* WHAT THIS TASK INVOLVES:
Return the run of lines below that opens with the line containing "cells exhibit moderate" and closes with the line containing "analysis of benign", keeping each one exact.

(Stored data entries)
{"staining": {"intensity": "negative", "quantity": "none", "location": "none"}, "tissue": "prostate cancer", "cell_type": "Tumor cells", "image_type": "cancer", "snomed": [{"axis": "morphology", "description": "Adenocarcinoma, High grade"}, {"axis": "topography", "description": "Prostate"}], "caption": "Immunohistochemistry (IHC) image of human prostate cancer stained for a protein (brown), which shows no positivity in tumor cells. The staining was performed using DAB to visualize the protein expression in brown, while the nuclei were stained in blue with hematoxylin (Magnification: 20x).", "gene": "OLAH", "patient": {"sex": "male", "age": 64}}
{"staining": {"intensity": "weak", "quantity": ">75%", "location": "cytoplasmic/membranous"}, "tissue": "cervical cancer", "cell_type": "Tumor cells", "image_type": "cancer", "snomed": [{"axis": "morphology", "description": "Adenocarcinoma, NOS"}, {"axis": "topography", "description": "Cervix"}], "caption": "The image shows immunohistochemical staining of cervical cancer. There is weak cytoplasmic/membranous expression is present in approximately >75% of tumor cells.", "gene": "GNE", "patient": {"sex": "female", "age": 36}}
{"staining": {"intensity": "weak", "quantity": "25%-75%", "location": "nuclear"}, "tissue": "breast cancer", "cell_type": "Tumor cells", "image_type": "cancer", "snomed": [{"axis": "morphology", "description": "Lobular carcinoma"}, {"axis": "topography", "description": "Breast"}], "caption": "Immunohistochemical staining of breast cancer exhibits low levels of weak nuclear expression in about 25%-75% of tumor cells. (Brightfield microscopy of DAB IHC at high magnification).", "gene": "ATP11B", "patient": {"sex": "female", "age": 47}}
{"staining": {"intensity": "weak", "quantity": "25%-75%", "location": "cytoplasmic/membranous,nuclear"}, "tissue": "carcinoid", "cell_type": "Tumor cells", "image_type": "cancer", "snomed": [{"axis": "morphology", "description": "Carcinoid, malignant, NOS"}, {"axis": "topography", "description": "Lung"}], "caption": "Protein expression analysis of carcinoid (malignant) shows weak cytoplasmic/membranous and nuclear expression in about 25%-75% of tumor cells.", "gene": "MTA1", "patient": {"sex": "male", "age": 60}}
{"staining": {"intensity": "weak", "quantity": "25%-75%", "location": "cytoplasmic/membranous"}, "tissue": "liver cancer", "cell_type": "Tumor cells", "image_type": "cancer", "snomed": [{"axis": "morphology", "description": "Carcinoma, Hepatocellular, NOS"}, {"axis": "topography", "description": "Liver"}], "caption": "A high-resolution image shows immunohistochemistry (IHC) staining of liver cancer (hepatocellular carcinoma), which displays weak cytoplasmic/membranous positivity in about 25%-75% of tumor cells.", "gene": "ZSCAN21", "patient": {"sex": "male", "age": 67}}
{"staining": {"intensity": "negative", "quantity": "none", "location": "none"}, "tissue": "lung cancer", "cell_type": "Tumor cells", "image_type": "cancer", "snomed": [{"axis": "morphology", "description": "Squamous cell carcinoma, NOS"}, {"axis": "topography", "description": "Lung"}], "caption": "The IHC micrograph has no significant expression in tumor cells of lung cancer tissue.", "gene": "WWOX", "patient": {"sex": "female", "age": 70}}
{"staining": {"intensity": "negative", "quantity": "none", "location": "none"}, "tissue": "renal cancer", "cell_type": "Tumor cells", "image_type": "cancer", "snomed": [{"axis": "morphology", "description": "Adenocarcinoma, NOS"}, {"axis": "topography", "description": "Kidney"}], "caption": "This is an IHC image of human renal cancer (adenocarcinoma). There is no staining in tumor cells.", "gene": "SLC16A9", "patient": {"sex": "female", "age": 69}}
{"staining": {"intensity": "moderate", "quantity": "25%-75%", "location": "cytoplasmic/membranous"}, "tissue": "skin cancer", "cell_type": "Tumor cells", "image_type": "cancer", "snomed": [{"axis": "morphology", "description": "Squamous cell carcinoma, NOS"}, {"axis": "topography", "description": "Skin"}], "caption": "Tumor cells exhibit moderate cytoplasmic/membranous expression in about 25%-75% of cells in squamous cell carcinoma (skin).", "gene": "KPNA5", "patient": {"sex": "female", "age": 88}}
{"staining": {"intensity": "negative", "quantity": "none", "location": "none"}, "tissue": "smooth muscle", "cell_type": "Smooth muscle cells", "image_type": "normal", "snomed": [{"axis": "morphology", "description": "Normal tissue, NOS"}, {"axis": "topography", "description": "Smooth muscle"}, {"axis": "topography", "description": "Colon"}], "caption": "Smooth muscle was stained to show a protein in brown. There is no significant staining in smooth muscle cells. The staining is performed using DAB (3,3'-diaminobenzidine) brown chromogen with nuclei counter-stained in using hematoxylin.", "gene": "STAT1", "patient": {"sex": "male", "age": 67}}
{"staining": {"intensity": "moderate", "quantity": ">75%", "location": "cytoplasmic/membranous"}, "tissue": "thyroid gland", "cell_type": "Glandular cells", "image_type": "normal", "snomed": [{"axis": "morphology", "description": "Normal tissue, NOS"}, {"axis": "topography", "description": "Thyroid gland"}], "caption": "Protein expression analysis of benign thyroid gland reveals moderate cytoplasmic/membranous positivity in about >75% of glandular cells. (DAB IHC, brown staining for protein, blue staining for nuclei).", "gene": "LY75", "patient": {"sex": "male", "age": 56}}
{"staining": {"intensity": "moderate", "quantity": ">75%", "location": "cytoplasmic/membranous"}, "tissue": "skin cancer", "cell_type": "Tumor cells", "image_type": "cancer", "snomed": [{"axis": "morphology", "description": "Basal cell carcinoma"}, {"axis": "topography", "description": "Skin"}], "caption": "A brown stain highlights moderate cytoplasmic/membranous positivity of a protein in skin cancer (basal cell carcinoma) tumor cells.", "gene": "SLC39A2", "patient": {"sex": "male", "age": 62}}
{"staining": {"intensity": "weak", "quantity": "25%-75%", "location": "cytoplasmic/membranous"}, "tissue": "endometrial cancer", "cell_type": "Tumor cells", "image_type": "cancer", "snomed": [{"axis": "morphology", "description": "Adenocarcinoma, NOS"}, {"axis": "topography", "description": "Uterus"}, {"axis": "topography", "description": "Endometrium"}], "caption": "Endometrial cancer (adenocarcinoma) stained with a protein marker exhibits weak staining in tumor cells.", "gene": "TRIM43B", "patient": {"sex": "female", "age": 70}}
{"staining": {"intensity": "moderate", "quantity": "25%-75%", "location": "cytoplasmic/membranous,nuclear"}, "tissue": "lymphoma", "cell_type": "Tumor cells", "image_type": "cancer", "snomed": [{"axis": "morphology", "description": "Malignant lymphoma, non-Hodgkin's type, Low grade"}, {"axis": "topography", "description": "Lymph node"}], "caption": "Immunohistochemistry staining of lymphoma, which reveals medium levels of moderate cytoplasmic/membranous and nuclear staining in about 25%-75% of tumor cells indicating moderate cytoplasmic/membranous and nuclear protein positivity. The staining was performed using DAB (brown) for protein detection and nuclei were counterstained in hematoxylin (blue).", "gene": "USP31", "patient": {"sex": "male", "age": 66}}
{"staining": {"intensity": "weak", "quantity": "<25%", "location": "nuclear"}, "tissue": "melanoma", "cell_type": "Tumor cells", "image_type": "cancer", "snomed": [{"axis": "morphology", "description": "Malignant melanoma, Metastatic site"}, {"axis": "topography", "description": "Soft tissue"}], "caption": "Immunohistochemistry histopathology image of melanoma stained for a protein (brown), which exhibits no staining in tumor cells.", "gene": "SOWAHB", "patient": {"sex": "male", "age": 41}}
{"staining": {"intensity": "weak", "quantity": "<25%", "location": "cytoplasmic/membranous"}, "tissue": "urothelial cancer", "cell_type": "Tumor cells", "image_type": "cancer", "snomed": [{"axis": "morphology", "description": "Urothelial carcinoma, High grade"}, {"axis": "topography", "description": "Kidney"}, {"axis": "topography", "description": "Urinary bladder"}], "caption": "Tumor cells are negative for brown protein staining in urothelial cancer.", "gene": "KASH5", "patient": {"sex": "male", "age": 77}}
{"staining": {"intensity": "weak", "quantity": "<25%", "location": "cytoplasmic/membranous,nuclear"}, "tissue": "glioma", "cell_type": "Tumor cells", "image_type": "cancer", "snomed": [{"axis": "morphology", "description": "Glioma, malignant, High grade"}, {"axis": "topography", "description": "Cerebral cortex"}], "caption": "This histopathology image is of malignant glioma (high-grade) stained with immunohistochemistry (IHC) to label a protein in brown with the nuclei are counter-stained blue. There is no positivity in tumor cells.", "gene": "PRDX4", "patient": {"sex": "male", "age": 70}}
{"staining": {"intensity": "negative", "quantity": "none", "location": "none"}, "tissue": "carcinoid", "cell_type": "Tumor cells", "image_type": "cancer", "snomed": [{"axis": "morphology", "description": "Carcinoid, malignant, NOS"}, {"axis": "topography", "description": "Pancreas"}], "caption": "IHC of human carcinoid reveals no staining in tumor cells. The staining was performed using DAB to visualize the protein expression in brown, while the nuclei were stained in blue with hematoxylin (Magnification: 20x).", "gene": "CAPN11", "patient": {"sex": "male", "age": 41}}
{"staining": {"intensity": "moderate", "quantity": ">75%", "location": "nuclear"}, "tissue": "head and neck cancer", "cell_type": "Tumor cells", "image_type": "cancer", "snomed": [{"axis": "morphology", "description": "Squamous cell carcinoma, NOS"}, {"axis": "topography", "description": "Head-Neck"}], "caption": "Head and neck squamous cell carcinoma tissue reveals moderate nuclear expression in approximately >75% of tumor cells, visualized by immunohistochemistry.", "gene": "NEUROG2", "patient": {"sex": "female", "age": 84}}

* FINAL ANSWER:
{"staining": {"intensity": "moderate", "quantity": "25%-75%", "location": "cytoplasmic/membranous"}, "tissue": "skin cancer", "cell_type": "Tumor cells", "image_type": "cancer", "snomed": [{"axis": "morphology", "description": "Squamous cell carcinoma, NOS"}, {"axis": "topography", "description": "Skin"}], "caption": "Tumor cells exhibit moderate cytoplasmic/membranous expression in about 25%-75% of cells in squamous cell carcinoma (skin).", "gene": "KPNA5", "patient": {"sex": "female", "age": 88}}
{"staining": {"intensity": "negative", "quantity": "none", "location": "none"}, "tissue": "smooth muscle", "cell_type": "Smooth muscle cells", "image_type": "normal", "snomed": [{"axis": "morphology", "description": "Normal tissue, NOS"}, {"axis": "topography", "description": "Smooth muscle"}, {"axis": "topography", "description": "Colon"}], "caption": "Smooth muscle was stained to show a protein in brown. There is no significant staining in smooth muscle cells. The staining is performed using DAB (3,3'-diaminobenzidine) brown chromogen with nuclei counter-stained in using hematoxylin.", "gene": "STAT1", "patient": {"sex": "male", "age": 67}}
{"staining": {"intensity": "moderate", "quantity": ">75%", "location": "cytoplasmic/membranous"}, "tissue": "thyroid gland", "cell_type": "Glandular cells", "image_type": "normal", "snomed": [{"axis": "morphology", "description": "Normal tissue, NOS"}, {"axis": "topography", "description": "Thyroid gland"}], "caption": "Protein expression analysis of benign thyroid gland reveals moderate cytoplasmic/membranous positivity in about >75% of glandular cells. (DAB IHC, brown staining for protein, blue staining for nuclei).", "gene": "LY75", "patient": {"sex": "male", "age": 56}}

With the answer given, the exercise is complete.